The island’s administration is trying to relaunch its economy by lifting flight bans and cutting quarantine period. There was a time when businessmen were fed up with the government’s requirement that “most inbound travelers were made to self-isolate in hotel rooms, on their own dime, for three weeks, one of the world’s longest isolation periods. The quarantine requirements are now down to seven days but “an exodus is already playing out”, media reports said.
A similar survey by the American Chamber of Commerce in January, “found that 44% of expats and businesses are likely to leave the city, citing Covid-related restrictions”. The report said: “Hong Kong still holds business opportunities but an array of issues, especially draconian travel restrictions and worsening US-China relations, weigh on sentiment.”
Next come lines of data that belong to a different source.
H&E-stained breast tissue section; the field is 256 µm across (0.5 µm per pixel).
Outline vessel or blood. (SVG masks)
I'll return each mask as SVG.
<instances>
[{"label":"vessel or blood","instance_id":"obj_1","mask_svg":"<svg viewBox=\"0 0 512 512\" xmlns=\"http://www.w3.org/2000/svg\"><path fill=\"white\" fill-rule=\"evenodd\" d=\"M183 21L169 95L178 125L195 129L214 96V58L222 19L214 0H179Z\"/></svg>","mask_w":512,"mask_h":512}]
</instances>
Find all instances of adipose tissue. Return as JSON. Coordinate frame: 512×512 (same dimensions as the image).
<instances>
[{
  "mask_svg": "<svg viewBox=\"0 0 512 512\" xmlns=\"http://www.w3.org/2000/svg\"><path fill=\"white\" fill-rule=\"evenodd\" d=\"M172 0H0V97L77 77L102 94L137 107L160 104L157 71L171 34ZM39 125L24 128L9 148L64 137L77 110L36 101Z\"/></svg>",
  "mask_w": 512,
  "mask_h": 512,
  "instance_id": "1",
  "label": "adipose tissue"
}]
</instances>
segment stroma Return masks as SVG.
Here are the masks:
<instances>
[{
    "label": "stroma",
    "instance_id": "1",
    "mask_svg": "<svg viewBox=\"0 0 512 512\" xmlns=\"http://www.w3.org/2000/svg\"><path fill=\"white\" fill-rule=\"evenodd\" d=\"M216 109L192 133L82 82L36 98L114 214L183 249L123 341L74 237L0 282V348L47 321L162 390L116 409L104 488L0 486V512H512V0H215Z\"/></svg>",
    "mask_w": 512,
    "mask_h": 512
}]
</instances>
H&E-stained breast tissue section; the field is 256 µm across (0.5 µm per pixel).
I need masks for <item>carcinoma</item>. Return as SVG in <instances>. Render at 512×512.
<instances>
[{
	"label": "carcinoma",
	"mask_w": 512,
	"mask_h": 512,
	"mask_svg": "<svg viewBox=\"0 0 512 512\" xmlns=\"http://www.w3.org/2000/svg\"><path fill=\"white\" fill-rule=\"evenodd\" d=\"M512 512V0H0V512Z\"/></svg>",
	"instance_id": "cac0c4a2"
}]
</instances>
Western media reports, based on feedback from the companies, “even without the Covid crisis, headhunters were having trouble bringing talent to Hong Kong because of Beijing’s growing oversight of the semiautonomous territory”. The implementation of the draconian national security law had also contributed to the companies’ uncertainty. The American report says “more than 80% of US firms in Hong Kong said they had been impacted by the national security law, nearly half saw staff morale take a hit, and said they lost employees who decided to emigrate”.
According to Bloomberg, Hong Kong Chief Executive Carrie Lam acknowledged that the “city’s strict measures were having an impact” on the city’s weary residents as well as the finance hub’s international reputation. She was quoted as saying: “I have a very strong sense that people’s tolerance is fading. I have a very good feeling that some of our financial institutions are losing patience about this isolated status of Hong Kong.”
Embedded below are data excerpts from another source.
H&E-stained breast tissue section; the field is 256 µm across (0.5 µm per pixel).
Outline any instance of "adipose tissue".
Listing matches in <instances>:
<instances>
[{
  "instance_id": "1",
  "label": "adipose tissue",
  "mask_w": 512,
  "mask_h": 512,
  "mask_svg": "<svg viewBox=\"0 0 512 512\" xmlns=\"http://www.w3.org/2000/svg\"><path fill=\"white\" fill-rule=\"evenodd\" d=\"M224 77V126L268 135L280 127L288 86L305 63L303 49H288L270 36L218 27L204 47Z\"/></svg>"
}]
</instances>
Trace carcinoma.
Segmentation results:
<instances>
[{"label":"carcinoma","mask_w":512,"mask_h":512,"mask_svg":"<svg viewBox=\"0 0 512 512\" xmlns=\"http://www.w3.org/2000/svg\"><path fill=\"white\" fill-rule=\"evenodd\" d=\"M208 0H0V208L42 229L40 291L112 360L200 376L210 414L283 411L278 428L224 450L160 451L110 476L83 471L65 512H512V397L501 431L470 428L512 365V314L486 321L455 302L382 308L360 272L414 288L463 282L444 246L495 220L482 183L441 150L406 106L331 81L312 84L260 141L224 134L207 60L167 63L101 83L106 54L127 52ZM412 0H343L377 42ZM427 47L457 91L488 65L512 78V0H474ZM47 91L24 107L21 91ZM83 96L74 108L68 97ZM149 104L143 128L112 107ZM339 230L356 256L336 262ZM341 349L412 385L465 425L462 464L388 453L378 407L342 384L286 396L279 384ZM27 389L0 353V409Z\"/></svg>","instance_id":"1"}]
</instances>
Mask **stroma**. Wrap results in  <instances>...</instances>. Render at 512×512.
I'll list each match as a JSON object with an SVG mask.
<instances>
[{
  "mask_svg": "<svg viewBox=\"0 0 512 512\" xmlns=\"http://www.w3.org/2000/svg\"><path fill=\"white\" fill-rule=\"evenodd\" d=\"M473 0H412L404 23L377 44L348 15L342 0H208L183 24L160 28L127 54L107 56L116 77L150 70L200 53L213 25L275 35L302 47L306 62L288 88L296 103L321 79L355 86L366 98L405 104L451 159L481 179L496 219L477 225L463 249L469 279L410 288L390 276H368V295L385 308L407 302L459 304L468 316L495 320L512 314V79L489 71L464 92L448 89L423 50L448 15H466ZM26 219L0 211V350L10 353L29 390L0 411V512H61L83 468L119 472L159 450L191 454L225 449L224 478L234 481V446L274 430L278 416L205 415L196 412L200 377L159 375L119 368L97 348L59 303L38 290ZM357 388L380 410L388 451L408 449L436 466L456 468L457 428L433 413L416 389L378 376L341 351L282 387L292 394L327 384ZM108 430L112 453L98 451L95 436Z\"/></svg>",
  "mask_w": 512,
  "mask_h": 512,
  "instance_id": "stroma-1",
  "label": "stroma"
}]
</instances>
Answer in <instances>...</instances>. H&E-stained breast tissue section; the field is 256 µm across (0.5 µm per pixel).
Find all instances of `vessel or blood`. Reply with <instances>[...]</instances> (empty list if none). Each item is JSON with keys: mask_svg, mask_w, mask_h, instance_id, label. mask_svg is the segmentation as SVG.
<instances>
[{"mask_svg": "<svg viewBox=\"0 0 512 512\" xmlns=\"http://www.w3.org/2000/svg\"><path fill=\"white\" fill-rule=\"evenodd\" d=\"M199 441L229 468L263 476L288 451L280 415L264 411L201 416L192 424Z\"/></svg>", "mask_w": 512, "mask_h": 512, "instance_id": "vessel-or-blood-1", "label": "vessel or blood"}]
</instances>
The Chinese government has so far refused to react to the revelations of these surveys. However, the industry is getting a clear picture from the angry and frustrated reactions of the Chinese people to the unending restrictions.
For the last two years, millions of Chinese have experienced massive lockdowns whenever a handful of Covid cases were reported. They were forced to stay indoors, tracked digitally, made to undergo mass testing frequently. However, when the pandemic outbreak did not come under control, the restriction became severe with people unable to buy even basic groceries from nearby markets. The situation “prompted online rumblings from frustrated citizens, as questions about Beijing’s zero-Covid strategy break into the mainstream for the first time”.
Unruly scenes of protests by residents went viral on the social media platforms in Shenzhen and Guangzhou.
Even affluent cities like Shanghai are reverberating with protests. According to the media, “a stark example of the human toll of China’s stringent measures came on Wednesday, when an off-duty nurse died of an asthma attack in Shanghai after reportedly being turned away from several hospitals, including the one where she worked”. As the uproar over the incident increased, “Wu Jinglei, director of Shanghai’s health commission, offered his condolences and vowed to reduce the disruption to normal medical services, especially for emergency rooms, while hospitals are being disinfected”.
Bloomberg reports: “While a recent devastating outbreak of the Omicron variant has forced the government to relax some restrictions amid an exodus of expatriates and residents, the city hasn’t given any signs that it plans to abandon the ‘dynamic zero Covid’ strategy it has borrowed from China. The strategy aims to fully eliminate local cases rather than risk opening up.”